Plus vous côtoierez des enfants sans fuir leur présence ou sans éviter de faire des choses (l’enfant souhaite vous toucher le nez et vous n’y voyez aucun autre inconvénient que la question-qu’on-sait et cela ne lae met pas en danger ? Laissez-lae vous toucher le nez!). Dans quelques temps, l’angoisse sera moins intense. Moins longue aussi. Vous serez moins assailli·e. Ça vaut la peine. Comprenez que vos obsessions sont dites egodystoniques : elles sont contraires à vos valeurs. Je vous conseille le livre Toc ou pas Toc, de Franck Lamagnère (2016) pour vous apporter quelques clés avant d’affronter tout cela.
En ce qui concerne les personnes pédophiles dites « abstinentes » qui liraient ces lignes : être une personne pédophile ne signifie pas que vous passerez à l’acte. Cela signifie qu’il s’agit d’un facteur de risque de passage à l’acte pédocriminel. Et c’est sur ce point précis que des acteur·ices de la santé peuvent vous apporter des outils médicaux. Si vous vous en sentez capable, que vous êtes déjà suivi·e par un·e professionnel·le de santé mentale en qui vous avez confiance, demandez-lui de l’aide. Cette personne peut vous écouter sur ce point comme elle l’a fait jusque là et vous conseiller des structures plus adaptées ou des professionnel·les avisé·es si cela lui semble pertinent. Faites confiance aux structures soignant·es. Si le face-à-face venait à vous être difficile dans un premier temps, des spécialistes sont également habilité·es à vous accueillir et à proposer un suivi médical grâce à une ligne d’écoute mise en place par le gouvernement. Le système d’accueil est encore jeune, mais ces services se développent de plus en plus, comme le SEOS en Belgique (https://seos.be/) et le STOP en France (0806.23.10.63) pour favoriser la prévention et la prise en charge.
Merci Anaïs W. Tu ne peux pas savoir à quel point j’ai découvert un monde grâce à toi.

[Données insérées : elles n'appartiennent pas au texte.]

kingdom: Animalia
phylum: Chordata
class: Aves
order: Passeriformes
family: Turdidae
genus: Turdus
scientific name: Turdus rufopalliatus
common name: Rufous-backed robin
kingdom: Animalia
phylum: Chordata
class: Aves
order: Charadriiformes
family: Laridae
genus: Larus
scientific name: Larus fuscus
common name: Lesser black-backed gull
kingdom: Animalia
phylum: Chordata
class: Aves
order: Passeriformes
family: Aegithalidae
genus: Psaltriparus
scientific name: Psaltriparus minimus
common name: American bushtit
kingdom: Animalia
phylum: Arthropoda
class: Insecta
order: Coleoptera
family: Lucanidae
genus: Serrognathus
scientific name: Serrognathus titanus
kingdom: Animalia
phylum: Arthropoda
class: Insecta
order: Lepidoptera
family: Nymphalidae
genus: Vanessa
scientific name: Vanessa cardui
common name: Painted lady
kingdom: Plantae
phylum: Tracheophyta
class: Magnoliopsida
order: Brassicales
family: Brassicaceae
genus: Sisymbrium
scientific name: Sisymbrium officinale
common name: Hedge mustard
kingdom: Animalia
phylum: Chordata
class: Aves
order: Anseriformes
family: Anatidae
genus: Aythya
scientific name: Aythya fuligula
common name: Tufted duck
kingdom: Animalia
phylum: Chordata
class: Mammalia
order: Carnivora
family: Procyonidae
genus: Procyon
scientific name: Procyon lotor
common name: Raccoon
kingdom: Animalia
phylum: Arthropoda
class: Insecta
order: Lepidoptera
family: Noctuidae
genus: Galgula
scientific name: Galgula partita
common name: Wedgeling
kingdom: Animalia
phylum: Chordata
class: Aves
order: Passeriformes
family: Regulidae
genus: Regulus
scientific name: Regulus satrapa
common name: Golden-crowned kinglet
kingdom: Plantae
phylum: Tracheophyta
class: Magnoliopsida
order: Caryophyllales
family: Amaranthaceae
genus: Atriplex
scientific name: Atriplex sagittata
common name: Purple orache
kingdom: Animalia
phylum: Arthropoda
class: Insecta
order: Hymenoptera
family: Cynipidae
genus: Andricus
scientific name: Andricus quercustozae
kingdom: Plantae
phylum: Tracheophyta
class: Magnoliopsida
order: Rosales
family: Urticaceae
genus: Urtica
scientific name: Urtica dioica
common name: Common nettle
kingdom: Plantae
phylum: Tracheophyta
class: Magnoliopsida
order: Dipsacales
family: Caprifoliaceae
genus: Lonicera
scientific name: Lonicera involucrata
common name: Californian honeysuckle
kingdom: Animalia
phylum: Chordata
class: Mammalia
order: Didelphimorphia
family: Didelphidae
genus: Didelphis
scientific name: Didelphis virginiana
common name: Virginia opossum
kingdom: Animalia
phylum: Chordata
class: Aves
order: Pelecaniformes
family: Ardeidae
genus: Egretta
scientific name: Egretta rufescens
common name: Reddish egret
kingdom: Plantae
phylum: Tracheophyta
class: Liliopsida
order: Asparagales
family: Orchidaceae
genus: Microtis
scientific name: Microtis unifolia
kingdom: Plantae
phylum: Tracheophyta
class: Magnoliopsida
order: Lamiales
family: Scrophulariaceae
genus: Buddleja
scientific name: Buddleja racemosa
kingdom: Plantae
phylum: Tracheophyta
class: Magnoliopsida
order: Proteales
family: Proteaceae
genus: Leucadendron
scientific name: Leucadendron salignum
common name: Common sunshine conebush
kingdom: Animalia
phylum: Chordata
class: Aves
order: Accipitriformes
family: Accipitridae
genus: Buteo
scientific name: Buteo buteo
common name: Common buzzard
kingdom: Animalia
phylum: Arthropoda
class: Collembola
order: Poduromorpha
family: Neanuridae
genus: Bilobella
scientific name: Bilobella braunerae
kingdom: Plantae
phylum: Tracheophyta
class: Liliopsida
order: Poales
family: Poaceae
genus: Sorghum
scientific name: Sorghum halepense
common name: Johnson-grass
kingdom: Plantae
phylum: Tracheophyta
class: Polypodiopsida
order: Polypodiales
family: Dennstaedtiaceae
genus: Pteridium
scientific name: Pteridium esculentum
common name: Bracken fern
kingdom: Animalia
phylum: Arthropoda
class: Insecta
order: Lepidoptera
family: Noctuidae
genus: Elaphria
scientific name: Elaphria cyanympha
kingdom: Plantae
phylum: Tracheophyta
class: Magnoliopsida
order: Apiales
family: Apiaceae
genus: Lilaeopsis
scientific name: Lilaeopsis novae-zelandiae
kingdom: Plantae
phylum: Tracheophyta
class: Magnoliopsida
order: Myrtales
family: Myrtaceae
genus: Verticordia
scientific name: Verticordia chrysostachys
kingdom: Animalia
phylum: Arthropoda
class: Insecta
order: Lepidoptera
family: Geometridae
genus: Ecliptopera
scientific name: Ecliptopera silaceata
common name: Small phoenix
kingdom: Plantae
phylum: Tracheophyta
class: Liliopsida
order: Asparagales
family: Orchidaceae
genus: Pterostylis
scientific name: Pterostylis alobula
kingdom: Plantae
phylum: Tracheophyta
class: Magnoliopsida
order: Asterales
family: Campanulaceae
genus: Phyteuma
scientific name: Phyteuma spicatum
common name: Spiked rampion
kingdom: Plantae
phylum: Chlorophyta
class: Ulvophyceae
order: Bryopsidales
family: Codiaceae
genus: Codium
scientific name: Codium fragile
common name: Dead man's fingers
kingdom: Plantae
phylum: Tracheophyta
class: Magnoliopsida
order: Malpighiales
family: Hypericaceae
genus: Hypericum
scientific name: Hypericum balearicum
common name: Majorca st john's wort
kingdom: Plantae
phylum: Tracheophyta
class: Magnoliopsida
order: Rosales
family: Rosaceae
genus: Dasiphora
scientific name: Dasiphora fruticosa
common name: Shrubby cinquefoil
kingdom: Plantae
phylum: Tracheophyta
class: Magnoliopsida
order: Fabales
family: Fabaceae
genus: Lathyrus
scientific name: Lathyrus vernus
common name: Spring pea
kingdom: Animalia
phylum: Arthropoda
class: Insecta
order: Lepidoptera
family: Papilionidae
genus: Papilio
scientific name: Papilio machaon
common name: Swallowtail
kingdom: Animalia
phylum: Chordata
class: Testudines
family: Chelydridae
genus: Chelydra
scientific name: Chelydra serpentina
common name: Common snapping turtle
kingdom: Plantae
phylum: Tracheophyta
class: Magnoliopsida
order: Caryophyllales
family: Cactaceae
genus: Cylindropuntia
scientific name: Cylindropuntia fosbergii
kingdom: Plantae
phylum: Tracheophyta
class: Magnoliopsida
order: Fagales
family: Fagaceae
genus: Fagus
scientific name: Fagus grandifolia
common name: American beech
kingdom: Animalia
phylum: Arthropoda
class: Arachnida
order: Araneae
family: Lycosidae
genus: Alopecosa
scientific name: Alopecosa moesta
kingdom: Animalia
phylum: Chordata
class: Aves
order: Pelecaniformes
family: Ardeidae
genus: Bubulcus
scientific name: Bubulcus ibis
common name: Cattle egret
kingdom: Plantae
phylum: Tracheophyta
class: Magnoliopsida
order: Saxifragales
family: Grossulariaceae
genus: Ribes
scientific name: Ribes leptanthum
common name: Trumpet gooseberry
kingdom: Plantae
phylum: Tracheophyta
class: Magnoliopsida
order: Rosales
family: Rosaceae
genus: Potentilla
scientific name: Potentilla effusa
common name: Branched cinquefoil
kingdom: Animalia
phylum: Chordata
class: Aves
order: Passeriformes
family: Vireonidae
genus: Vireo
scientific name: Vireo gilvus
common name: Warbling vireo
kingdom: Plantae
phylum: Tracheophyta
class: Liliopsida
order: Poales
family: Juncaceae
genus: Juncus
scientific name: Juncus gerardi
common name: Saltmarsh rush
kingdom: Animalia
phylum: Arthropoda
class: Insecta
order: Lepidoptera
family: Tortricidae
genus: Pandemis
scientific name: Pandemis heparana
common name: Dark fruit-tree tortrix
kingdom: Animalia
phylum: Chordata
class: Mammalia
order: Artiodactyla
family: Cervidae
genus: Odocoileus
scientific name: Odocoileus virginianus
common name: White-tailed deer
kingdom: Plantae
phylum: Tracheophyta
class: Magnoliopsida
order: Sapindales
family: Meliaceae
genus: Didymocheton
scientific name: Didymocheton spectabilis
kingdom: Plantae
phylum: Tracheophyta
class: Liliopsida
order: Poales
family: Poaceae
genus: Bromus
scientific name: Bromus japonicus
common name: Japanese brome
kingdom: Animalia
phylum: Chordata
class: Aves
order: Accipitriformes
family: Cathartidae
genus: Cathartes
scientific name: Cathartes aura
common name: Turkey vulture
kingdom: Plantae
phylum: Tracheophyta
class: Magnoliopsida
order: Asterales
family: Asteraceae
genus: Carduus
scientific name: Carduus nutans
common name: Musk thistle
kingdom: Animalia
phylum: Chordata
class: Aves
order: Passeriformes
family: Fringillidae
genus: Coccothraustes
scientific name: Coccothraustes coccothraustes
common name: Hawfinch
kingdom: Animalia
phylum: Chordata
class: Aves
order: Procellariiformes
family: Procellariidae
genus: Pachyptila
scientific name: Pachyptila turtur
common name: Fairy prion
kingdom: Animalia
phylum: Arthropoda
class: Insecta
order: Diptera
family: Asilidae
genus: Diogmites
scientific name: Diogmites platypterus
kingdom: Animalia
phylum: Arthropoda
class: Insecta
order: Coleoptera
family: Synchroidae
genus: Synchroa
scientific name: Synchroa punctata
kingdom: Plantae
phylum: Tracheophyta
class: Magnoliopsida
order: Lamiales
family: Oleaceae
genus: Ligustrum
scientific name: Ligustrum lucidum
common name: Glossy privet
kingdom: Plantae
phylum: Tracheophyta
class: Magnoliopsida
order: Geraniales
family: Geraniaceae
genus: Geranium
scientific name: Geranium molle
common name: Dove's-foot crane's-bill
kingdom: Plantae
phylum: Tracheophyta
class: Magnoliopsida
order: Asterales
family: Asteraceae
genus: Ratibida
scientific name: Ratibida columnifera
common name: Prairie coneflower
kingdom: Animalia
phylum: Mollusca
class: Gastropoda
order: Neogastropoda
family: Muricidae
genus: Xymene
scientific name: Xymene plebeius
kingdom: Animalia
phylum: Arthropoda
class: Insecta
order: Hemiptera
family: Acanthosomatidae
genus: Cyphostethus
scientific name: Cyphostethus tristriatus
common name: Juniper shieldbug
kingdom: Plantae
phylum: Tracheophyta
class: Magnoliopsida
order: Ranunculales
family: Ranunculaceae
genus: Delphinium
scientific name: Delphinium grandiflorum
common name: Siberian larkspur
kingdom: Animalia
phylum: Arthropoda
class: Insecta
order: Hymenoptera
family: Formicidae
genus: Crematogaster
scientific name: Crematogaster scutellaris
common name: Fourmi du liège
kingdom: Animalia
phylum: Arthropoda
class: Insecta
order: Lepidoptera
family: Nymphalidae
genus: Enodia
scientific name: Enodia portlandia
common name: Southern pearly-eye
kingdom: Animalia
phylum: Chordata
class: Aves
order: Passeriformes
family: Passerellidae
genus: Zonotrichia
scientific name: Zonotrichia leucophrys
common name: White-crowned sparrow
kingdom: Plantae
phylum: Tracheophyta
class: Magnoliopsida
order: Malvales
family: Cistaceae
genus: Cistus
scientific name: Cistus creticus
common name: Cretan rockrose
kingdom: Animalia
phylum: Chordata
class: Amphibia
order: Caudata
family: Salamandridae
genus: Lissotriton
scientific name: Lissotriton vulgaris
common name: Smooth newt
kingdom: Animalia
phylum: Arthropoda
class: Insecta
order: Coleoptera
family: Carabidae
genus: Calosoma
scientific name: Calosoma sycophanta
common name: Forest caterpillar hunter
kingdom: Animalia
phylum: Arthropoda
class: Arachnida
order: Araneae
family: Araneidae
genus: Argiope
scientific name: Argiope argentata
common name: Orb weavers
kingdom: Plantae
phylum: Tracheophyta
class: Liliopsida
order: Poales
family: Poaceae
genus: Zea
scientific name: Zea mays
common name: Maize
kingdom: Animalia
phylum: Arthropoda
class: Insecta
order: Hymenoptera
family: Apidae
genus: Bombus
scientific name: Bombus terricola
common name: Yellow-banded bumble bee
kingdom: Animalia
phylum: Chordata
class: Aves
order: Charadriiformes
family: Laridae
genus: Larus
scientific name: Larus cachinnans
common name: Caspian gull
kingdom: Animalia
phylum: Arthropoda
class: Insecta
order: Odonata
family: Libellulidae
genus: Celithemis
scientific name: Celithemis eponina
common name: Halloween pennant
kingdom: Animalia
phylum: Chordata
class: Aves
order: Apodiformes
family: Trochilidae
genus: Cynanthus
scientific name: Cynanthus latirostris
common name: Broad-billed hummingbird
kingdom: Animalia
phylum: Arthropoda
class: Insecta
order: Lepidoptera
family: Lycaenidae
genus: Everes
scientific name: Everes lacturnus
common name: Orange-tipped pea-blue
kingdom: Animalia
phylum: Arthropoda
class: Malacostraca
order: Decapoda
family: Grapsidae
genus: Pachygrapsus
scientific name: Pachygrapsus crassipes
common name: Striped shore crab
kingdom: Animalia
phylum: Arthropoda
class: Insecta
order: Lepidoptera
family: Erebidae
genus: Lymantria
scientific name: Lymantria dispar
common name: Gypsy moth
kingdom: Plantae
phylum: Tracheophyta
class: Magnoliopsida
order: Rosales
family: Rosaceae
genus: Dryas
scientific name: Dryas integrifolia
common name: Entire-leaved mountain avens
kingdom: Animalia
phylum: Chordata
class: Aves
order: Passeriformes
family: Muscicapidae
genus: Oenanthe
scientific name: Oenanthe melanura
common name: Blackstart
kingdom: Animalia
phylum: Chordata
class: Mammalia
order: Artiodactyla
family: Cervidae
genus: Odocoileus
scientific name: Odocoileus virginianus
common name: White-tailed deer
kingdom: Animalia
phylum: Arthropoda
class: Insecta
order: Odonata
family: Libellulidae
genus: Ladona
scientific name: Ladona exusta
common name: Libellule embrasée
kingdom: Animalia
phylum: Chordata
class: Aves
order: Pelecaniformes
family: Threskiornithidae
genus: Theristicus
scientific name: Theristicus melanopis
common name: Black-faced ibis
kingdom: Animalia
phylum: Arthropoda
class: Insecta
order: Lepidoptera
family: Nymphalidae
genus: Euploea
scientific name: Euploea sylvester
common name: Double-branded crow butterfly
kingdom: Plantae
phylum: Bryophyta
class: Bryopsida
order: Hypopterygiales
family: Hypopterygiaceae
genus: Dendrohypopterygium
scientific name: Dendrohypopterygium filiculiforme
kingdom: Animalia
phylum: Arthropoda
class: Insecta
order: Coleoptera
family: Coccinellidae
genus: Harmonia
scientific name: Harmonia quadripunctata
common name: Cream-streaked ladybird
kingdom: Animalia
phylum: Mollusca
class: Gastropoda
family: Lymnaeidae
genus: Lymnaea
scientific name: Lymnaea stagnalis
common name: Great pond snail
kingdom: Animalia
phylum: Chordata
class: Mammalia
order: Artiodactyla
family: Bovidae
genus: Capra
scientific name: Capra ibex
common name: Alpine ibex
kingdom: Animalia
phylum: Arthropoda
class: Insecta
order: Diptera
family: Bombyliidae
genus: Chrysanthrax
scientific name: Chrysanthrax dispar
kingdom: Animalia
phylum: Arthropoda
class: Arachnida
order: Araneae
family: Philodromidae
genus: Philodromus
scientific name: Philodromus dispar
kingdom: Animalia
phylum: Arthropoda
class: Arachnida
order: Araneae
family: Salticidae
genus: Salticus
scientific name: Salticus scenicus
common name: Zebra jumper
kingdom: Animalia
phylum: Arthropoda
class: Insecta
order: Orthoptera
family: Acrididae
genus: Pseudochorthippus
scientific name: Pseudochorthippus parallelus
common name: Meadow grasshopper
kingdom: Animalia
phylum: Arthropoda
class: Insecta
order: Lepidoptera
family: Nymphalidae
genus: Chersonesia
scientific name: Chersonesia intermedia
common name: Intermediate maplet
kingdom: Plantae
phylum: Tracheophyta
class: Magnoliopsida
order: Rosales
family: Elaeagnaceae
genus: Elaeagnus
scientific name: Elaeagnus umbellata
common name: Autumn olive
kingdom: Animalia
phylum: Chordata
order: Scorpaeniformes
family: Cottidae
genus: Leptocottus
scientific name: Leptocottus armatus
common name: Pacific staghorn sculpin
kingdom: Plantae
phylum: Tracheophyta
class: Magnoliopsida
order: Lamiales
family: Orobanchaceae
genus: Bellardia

Pour aller un peu plus loin
Dis Anaïs, tu as remarqué comme lorsqu’on se tourne vers un·e proche pour lui raconter un abus, souvent cette personne va bricoler une consonance cognitive à tout prix : par exemple, j’ai souvenir qu’on m’a dit « ah ouais, mais ton oncle vraiment, c’est un original »… Euh…OKAY… Et ? Parce que quelqu’un est original, ça lui donne ce droit ?… Mais non, t’es petit·e, t’as pas la répartie, tu fais confiance, alors tu te dis, ah, d’accord. Cette reconsonance permet à la personne de rester stable, mais le prix en est élevé, et c’est lea mioche qui le paye, sans compter la dramatique baisse de confiance envers les adultes qui s’ensuit. T’en penses quoi ?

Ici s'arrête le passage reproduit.